• [Your assignment]: Output exactly the lines from the one holding "X142250000Y-95895000D03*" through the final line of the entries.

┏━━

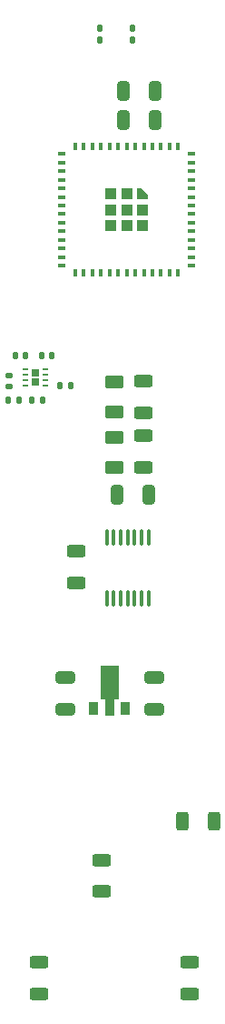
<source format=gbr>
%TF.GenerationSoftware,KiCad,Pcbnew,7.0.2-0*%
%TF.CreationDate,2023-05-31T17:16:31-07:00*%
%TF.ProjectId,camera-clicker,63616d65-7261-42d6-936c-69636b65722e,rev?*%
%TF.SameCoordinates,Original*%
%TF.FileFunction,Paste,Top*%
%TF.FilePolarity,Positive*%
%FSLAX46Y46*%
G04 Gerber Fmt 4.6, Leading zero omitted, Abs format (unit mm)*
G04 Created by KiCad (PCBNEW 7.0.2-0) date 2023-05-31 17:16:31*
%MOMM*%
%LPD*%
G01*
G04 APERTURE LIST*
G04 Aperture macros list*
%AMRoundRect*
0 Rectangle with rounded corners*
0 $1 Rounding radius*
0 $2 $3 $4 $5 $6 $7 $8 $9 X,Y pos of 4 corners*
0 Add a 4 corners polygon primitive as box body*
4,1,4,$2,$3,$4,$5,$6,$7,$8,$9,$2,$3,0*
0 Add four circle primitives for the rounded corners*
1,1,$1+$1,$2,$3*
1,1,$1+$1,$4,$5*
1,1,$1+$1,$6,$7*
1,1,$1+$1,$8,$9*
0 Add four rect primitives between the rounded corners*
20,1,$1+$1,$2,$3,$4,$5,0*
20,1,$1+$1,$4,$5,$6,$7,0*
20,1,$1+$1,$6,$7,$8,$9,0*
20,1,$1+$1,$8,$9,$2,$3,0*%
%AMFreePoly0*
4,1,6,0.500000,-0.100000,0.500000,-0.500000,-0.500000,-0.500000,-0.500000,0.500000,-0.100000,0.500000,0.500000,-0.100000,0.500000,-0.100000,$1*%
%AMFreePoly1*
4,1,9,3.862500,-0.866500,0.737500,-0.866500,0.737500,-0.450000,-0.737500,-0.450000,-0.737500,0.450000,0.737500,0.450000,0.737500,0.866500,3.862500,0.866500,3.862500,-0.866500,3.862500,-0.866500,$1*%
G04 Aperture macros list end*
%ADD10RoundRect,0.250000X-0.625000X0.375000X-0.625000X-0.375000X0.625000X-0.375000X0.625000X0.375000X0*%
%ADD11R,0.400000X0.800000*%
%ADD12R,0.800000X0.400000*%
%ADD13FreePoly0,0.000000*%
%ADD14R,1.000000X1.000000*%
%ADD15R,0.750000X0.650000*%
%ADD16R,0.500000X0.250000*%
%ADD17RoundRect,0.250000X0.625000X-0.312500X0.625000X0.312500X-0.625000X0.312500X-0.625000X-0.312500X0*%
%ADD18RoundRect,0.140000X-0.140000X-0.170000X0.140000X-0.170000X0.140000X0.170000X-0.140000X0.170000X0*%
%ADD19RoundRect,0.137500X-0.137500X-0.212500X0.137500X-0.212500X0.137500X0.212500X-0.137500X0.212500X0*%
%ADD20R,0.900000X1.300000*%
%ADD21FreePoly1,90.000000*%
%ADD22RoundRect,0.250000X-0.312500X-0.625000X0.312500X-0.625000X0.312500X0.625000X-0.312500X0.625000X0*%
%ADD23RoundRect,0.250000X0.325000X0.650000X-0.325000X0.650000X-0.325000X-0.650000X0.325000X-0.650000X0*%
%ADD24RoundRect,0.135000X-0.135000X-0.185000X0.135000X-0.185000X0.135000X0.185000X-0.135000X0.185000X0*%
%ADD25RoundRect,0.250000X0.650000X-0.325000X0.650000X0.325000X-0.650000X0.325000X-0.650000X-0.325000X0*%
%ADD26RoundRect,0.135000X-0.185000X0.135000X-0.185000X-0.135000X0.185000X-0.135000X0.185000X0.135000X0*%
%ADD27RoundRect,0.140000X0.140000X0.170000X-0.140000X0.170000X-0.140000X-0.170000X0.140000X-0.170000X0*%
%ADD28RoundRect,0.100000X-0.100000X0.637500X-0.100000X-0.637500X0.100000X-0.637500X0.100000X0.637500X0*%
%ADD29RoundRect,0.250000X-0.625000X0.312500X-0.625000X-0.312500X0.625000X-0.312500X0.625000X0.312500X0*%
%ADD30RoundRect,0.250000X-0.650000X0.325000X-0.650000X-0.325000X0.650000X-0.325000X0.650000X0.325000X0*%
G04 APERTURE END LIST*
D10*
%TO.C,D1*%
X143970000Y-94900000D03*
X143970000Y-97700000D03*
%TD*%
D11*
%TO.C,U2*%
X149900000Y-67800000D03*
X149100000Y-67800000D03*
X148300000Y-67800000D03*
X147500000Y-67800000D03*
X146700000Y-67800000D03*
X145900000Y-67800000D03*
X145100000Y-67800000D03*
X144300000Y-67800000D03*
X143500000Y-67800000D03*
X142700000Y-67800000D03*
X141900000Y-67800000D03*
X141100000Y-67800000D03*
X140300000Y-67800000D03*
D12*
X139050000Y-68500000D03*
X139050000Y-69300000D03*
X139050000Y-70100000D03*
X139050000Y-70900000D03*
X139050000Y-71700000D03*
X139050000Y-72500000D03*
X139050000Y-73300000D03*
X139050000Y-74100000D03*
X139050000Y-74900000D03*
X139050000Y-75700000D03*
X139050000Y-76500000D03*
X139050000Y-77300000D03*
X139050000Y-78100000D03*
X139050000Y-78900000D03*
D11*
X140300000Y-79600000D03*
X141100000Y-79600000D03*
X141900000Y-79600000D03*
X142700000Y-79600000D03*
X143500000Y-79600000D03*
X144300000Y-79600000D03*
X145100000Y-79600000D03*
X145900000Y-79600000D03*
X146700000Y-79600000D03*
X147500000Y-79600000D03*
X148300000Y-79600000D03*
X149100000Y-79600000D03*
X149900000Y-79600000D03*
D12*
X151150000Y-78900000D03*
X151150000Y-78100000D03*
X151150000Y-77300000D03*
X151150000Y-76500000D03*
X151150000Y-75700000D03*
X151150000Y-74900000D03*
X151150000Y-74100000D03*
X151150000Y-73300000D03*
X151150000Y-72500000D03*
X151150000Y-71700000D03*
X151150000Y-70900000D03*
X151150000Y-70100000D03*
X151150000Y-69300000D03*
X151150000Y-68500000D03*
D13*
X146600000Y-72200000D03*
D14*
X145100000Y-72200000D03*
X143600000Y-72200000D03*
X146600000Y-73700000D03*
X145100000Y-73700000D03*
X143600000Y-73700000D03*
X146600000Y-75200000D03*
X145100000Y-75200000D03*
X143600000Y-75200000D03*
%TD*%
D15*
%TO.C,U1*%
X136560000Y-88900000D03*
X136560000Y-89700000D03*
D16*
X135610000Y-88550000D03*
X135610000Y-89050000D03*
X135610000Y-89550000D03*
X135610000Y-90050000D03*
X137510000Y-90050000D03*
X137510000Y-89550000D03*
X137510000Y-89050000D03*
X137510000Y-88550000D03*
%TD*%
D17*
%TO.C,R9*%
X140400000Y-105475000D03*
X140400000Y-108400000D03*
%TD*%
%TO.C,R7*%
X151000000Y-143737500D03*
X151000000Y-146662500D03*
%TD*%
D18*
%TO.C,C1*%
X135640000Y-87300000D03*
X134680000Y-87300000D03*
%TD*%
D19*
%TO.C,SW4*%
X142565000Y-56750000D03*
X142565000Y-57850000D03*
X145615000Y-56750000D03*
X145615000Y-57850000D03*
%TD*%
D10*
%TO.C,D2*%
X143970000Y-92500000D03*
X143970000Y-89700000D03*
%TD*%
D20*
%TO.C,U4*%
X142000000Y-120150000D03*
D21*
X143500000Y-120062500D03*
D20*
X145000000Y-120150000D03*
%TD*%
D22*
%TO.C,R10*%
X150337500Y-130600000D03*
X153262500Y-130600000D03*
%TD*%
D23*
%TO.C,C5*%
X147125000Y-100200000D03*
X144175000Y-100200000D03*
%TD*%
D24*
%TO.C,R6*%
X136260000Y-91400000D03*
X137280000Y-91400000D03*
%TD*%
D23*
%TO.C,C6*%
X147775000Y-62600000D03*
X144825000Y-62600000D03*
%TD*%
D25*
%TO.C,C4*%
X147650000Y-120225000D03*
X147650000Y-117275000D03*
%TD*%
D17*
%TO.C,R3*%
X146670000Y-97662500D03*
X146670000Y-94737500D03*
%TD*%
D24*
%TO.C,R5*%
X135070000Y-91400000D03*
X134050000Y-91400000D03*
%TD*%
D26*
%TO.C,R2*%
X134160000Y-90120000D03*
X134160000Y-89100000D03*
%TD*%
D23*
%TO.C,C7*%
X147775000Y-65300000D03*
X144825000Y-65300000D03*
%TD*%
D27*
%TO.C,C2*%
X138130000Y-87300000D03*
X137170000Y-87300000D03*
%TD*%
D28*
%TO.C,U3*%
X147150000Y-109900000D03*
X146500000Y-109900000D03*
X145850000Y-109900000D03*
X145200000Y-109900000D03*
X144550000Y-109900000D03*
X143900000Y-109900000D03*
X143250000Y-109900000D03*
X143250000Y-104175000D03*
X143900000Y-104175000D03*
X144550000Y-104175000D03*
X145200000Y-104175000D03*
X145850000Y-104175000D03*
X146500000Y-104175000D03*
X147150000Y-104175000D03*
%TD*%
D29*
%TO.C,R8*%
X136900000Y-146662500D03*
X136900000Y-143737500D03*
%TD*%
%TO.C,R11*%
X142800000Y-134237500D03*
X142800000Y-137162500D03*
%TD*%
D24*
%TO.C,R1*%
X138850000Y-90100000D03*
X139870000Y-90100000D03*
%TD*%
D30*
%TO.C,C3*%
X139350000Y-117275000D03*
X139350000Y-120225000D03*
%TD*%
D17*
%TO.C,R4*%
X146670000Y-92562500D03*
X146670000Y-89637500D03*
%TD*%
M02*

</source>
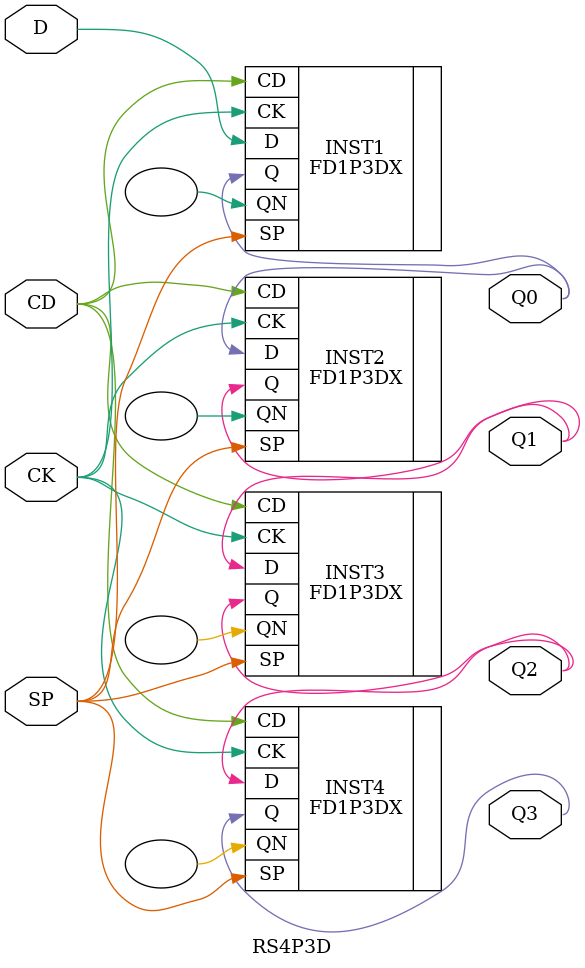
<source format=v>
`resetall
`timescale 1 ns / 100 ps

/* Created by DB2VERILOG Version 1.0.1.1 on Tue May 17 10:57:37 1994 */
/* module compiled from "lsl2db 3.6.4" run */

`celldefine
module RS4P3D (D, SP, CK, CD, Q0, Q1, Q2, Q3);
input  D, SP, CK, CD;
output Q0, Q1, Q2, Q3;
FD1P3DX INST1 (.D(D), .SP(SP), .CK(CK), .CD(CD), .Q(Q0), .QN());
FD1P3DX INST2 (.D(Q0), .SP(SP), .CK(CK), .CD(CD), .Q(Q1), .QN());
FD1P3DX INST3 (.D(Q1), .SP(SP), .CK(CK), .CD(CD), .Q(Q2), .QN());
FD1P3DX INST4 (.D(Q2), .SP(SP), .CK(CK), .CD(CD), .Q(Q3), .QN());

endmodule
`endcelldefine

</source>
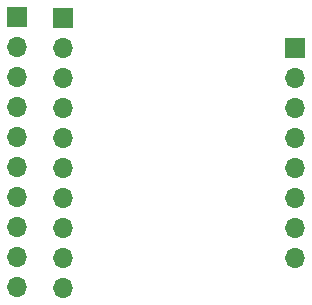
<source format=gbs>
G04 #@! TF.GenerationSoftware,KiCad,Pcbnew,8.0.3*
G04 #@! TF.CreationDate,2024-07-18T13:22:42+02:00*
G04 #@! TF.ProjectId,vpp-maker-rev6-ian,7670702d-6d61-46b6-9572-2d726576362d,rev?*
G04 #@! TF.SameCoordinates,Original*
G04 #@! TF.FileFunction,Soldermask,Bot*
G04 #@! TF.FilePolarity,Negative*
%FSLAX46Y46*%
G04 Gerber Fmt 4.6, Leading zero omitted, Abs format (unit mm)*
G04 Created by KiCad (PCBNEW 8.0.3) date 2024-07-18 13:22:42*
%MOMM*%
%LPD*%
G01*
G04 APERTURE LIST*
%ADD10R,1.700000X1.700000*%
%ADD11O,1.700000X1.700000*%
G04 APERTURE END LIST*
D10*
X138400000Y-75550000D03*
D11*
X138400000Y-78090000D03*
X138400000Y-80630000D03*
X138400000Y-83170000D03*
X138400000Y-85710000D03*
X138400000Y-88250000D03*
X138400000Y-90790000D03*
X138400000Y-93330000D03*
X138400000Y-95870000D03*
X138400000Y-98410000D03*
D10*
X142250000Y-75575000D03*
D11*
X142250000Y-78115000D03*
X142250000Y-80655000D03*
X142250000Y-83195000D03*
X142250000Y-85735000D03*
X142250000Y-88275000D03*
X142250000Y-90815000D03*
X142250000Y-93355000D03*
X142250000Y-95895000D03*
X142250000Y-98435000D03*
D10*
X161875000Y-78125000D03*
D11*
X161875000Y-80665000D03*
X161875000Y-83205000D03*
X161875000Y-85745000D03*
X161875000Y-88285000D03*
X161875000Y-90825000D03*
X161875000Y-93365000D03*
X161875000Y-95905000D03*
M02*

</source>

┗━━

• [Answer section]:
X142250000Y-95895000D03*
X142250000Y-98435000D03*
D10*
X161875000Y-78125000D03*
D11*
X161875000Y-80665000D03*
X161875000Y-83205000D03*
X161875000Y-85745000D03*
X161875000Y-88285000D03*
X161875000Y-90825000D03*
X161875000Y-93365000D03*
X161875000Y-95905000D03*
M02*

</source>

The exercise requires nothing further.